WHAT IS NEEDED ▸ Every record must come back exactly as given.

Dataset entries ▸
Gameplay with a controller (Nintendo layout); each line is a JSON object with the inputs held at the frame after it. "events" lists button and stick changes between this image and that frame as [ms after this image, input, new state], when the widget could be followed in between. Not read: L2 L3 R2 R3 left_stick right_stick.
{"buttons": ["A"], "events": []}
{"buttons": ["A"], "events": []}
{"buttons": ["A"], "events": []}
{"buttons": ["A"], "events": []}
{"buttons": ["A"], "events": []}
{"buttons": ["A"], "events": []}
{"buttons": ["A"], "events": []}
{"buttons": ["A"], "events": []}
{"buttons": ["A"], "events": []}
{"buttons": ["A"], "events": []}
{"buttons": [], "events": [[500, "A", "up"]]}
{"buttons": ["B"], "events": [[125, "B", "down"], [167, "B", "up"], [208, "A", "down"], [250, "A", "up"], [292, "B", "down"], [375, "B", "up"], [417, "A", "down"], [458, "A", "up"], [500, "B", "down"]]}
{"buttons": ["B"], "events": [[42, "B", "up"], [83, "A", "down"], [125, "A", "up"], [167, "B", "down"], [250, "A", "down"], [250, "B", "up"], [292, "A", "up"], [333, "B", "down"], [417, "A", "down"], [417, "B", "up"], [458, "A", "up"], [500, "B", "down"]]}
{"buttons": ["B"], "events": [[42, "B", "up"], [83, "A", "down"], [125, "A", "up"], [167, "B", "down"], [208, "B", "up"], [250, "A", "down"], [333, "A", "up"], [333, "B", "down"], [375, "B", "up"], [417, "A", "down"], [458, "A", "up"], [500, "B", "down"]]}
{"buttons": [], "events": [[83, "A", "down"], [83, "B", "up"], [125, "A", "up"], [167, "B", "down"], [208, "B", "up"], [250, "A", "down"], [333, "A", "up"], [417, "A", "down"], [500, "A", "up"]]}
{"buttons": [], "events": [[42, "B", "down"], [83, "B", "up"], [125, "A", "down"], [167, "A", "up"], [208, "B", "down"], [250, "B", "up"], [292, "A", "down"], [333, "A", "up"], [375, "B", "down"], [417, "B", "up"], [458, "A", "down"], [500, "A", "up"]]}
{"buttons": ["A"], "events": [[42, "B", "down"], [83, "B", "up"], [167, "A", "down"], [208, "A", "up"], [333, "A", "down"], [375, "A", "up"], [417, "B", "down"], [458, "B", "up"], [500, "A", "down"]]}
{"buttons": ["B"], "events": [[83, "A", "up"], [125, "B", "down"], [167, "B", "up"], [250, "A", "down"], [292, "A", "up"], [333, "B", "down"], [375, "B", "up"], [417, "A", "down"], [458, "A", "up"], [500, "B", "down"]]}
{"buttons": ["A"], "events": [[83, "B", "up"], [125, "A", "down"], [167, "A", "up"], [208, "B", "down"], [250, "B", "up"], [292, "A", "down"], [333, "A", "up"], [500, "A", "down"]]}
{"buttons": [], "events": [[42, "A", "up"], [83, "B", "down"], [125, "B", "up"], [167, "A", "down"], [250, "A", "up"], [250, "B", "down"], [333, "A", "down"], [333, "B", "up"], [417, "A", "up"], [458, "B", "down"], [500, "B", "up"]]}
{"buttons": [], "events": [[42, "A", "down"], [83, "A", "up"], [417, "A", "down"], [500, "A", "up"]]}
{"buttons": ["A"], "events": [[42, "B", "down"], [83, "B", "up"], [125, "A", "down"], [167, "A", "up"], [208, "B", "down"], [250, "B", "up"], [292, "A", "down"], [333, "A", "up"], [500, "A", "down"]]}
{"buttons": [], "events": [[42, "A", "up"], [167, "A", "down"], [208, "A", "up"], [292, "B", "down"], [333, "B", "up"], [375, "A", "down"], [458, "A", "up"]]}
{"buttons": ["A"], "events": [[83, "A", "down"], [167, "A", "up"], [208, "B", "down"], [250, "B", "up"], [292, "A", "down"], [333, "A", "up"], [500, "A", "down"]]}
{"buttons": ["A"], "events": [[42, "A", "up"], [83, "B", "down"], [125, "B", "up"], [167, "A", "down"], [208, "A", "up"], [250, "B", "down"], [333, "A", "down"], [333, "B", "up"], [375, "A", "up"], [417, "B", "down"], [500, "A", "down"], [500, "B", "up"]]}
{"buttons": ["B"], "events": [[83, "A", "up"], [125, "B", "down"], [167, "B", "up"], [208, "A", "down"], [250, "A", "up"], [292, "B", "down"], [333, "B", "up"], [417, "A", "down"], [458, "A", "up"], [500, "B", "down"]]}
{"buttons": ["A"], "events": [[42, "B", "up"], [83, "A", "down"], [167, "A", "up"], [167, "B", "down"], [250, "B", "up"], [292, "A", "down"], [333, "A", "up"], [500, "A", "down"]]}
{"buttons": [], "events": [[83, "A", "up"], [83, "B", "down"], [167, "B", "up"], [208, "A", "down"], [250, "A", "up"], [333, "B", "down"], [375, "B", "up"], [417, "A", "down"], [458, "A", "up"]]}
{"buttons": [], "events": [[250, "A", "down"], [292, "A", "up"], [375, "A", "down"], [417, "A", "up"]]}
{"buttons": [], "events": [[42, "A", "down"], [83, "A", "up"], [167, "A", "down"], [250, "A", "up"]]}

RESPONSE BOX ▸
Gameplay with a controller (Nintendo layout); each line is a JSON object with the inputs held at the frame after it. "events" lists button and stick changes between this image and that frame as [ms after this image, input, new state], when the widget could be followed in between. Not read: L2 L3 R2 R3 left_stick right_stick.
{"buttons": ["A"], "events": []}
{"buttons": ["A"], "events": []}
{"buttons": ["A"], "events": []}
{"buttons": ["A"], "events": []}
{"buttons": ["A"], "events": []}
{"buttons": ["A"], "events": []}
{"buttons": ["A"], "events": []}
{"buttons": ["A"], "events": []}
{"buttons": ["A"], "events": []}
{"buttons": ["A"], "events": []}
{"buttons": [], "events": [[500, "A", "up"]]}
{"buttons": ["B"], "events": [[125, "B", "down"], [167, "B", "up"], [208, "A", "down"], [250, "A", "up"], [292, "B", "down"], [375, "B", "up"], [417, "A", "down"], [458, "A", "up"], [500, "B", "down"]]}
{"buttons": ["B"], "events": [[42, "B", "up"], [83, "A", "down"], [125, "A", "up"], [167, "B", "down"], [250, "A", "down"], [250, "B", "up"], [292, "A", "up"], [333, "B", "down"], [417, "A", "down"], [417, "B", "up"], [458, "A", "up"], [500, "B", "down"]]}
{"buttons": ["B"], "events": [[42, "B", "up"], [83, "A", "down"], [125, "A", "up"], [167, "B", "down"], [208, "B", "up"], [250, "A", "down"], [333, "A", "up"], [333, "B", "down"], [375, "B", "up"], [417, "A", "down"], [458, "A", "up"], [500, "B", "down"]]}
{"buttons": [], "events": [[83, "A", "down"], [83, "B", "up"], [125, "A", "up"], [167, "B", "down"], [208, "B", "up"], [250, "A", "down"], [333, "A", "up"], [417, "A", "down"], [500, "A", "up"]]}
{"buttons": [], "events": [[42, "B", "down"], [83, "B", "up"], [125, "A", "down"], [167, "A", "up"], [208, "B", "down"], [250, "B", "up"], [292, "A", "down"], [333, "A", "up"], [375, "B", "down"], [417, "B", "up"], [458, "A", "down"], [500, "A", "up"]]}
{"buttons": ["A"], "events": [[42, "B", "down"], [83, "B", "up"], [167, "A", "down"], [208, "A", "up"], [333, "A", "down"], [375, "A", "up"], [417, "B", "down"], [458, "B", "up"], [500, "A", "down"]]}
{"buttons": ["B"], "events": [[83, "A", "up"], [125, "B", "down"], [167, "B", "up"], [250, "A", "down"], [292, "A", "up"], [333, "B", "down"], [375, "B", "up"], [417, "A", "down"], [458, "A", "up"], [500, "B", "down"]]}
{"buttons": ["A"], "events": [[83, "B", "up"], [125, "A", "down"], [167, "A", "up"], [208, "B", "down"], [250, "B", "up"], [292, "A", "down"], [333, "A", "up"], [500, "A", "down"]]}
{"buttons": [], "events": [[42, "A", "up"], [83, "B", "down"], [125, "B", "up"], [167, "A", "down"], [250, "A", "up"], [250, "B", "down"], [333, "A", "down"], [333, "B", "up"], [417, "A", "up"], [458, "B", "down"], [500, "B", "up"]]}
{"buttons": [], "events": [[42, "A", "down"], [83, "A", "up"], [417, "A", "down"], [500, "A", "up"]]}
{"buttons": ["A"], "events": [[42, "B", "down"], [83, "B", "up"], [125, "A", "down"], [167, "A", "up"], [208, "B", "down"], [250, "B", "up"], [292, "A", "down"], [333, "A", "up"], [500, "A", "down"]]}
{"buttons": [], "events": [[42, "A", "up"], [167, "A", "down"], [208, "A", "up"], [292, "B", "down"], [333, "B", "up"], [375, "A", "down"], [458, "A", "up"]]}
{"buttons": ["A"], "events": [[83, "A", "down"], [167, "A", "up"], [208, "B", "down"], [250, "B", "up"], [292, "A", "down"], [333, "A", "up"], [500, "A", "down"]]}
{"buttons": ["A"], "events": [[42, "A", "up"], [83, "B", "down"], [125, "B", "up"], [167, "A", "down"], [208, "A", "up"], [250, "B", "down"], [333, "A", "down"], [333, "B", "up"], [375, "A", "up"], [417, "B", "down"], [500, "A", "down"], [500, "B", "up"]]}
{"buttons": ["B"], "events": [[83, "A", "up"], [125, "B", "down"], [167, "B", "up"], [208, "A", "down"], [250, "A", "up"], [292, "B", "down"], [333, "B", "up"], [417, "A", "down"], [458, "A", "up"], [500, "B", "down"]]}
{"buttons": ["A"], "events": [[42, "B", "up"], [83, "A", "down"], [167, "A", "up"], [167, "B", "down"], [250, "B", "up"], [292, "A", "down"], [333, "A", "up"], [500, "A", "down"]]}
{"buttons": [], "events": [[83, "A", "up"], [83, "B", "down"], [167, "B", "up"], [208, "A", "down"], [250, "A", "up"], [333, "B", "down"], [375, "B", "up"], [417, "A", "down"], [458, "A", "up"]]}
{"buttons": [], "events": [[250, "A", "down"], [292, "A", "up"], [375, "A", "down"], [417, "A", "up"]]}
{"buttons": [], "events": [[42, "A", "down"], [83, "A", "up"], [167, "A", "down"], [250, "A", "up"]]}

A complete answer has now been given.